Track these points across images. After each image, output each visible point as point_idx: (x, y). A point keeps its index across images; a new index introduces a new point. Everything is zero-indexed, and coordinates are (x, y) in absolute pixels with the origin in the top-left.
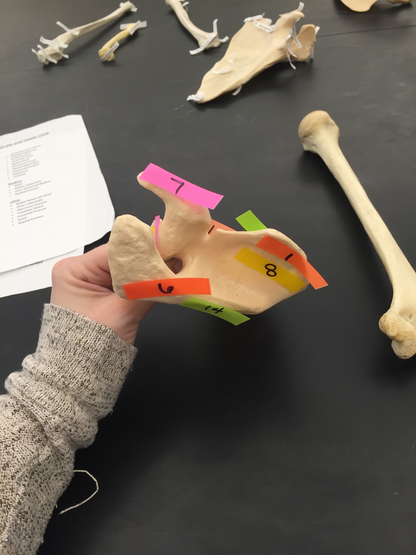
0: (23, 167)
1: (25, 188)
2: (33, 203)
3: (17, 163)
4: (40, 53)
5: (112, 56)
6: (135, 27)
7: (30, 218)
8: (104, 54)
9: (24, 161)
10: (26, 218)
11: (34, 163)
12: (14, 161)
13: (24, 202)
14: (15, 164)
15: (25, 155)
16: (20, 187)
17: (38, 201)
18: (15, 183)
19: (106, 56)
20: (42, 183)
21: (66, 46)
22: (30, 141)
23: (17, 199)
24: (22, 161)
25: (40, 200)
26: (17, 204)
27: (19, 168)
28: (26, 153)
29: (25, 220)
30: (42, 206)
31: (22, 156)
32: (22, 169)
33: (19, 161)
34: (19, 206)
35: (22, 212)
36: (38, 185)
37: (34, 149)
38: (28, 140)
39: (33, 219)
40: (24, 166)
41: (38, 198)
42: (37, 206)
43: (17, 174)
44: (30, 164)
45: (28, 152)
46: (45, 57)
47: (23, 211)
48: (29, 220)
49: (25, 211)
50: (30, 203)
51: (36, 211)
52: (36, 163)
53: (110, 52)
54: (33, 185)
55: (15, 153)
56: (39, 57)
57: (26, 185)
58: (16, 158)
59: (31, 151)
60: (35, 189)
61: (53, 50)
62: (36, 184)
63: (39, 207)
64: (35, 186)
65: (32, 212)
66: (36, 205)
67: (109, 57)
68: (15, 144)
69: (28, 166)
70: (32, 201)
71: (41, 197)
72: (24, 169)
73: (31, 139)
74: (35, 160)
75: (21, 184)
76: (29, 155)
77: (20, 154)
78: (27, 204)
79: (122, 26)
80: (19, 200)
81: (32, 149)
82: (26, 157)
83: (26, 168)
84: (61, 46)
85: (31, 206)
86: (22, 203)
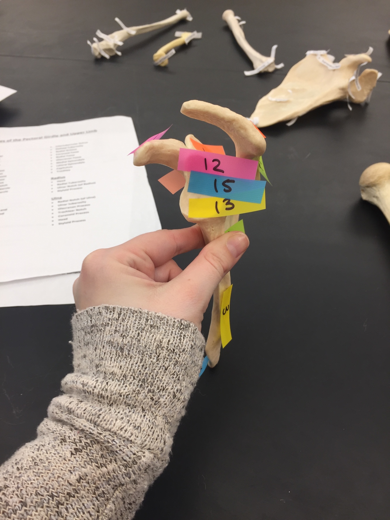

━━━━━━━━━━━━━━━━━━━━

### What is needed
Each line from the one with "40: (24, 166)" to the end of the material needs to be output word for word, with no picture included.

### Exercise output
40: (24, 166)
41: (38, 198)
42: (37, 206)
43: (17, 174)
44: (30, 164)
45: (28, 152)
46: (45, 57)
47: (23, 211)
48: (29, 220)
49: (25, 211)
50: (30, 203)
51: (36, 211)
52: (36, 163)
53: (110, 52)
54: (33, 185)
55: (15, 153)
56: (39, 57)
57: (26, 185)
58: (16, 158)
59: (31, 151)
60: (35, 189)
61: (53, 50)
62: (36, 184)
63: (39, 207)
64: (35, 186)
65: (32, 212)
66: (36, 205)
67: (109, 57)
68: (15, 144)
69: (28, 166)
70: (32, 201)
71: (41, 197)
72: (24, 169)
73: (31, 139)
74: (35, 160)
75: (21, 184)
76: (29, 155)
77: (20, 154)
78: (27, 204)
79: (122, 26)
80: (19, 200)
81: (32, 149)
82: (26, 157)
83: (26, 168)
84: (61, 46)
85: (31, 206)
86: (22, 203)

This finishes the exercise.